Ideas in your head are part of a massive web of different thoughts that have accumulated over months or years. Think of it as a graph, maybe (in the computer-science sense): a bunch of vertices (ideas) with lots and lots of edges (logical connections and relations) between them. That kind of structure is ill-suited to being put into writing because writing is essentially linear. If you were to jump around between ideas in order to describe all the connections between them it would take ages to transfer the entire thing to your reader’s head.
Writing a good paragraph therefore involves excising some subset of these ideas and figuring out how to put them in order. That’s the part where good writing helps good thinking. The constraints of the medium—linearity and low information density relative to thinking—turn out to be a benefit, because they force you to compress your idea into a form that’s easy to transmit and work with. The constraints breed creativity because they force you to think about your idea in new ways. Meanwhile, having the idea in compressed form is good even if you don’t want to communicate it because it frees up more working memory to think about other things.
Comments
Some possibilities:
There’s nothing special about writing except insofar as it causes you to process your ideas differently. Consuming psychoactives like coffee, explaining your ideas aloud to a five-year-old, thinking in another language, etc. would work just as well.

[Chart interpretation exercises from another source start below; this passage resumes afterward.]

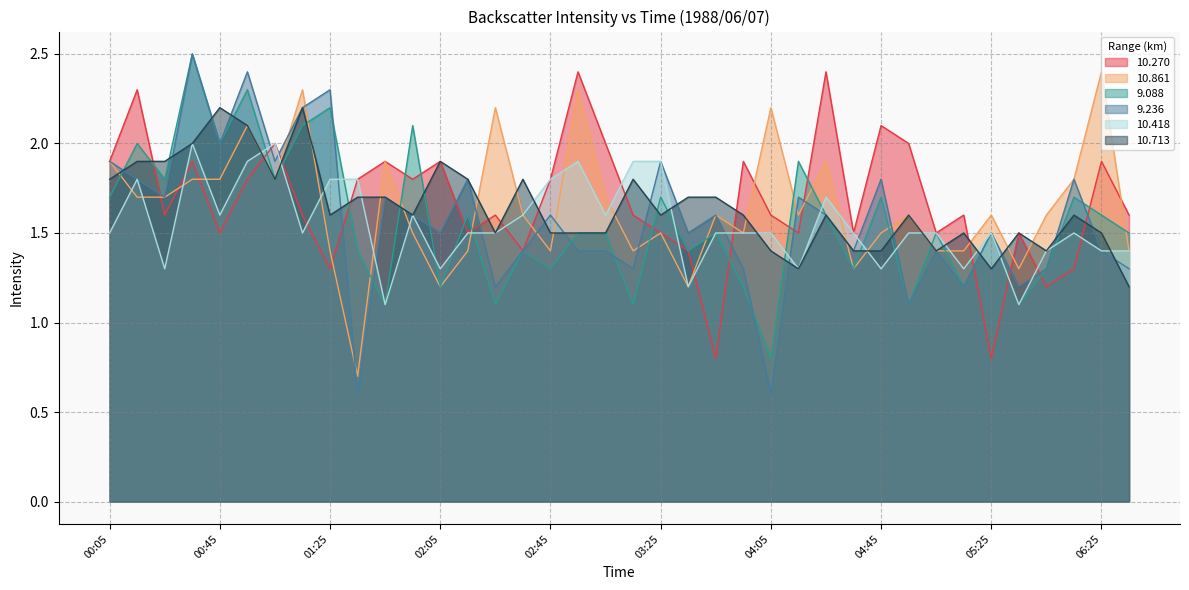

Which series has the largest total across all categories?

10.270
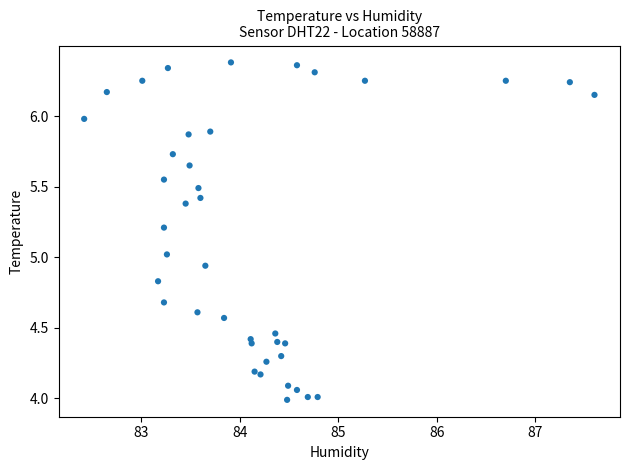

What is the range of X values (max minus min)?

5.2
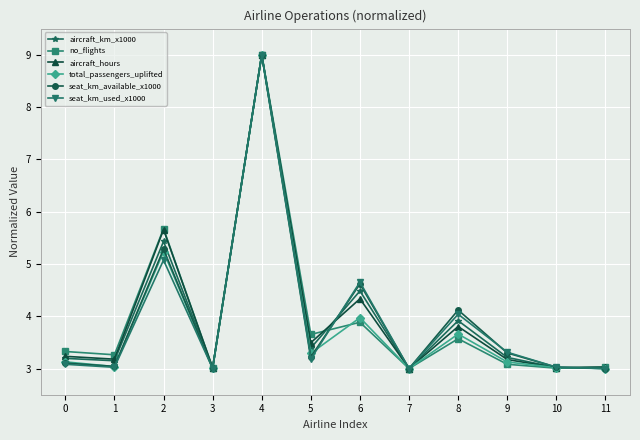

What is the value of the aircraft_km_x1000 point at the 7th from the left?

4.5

Limited working memory is frequently a bottleneck on your cognition, and writing ideas down gives you a sort of virtual memory that helps overcome this bottleneck. By glancing over your writing, you see the structure of your thoughts better and are better prepared to notice gaps and inconsistencies. Related to this post of mine.
I find the limited working memory hypothesis most persuasive, although your idea that writing things down improves the way you chunk them also seems plausible.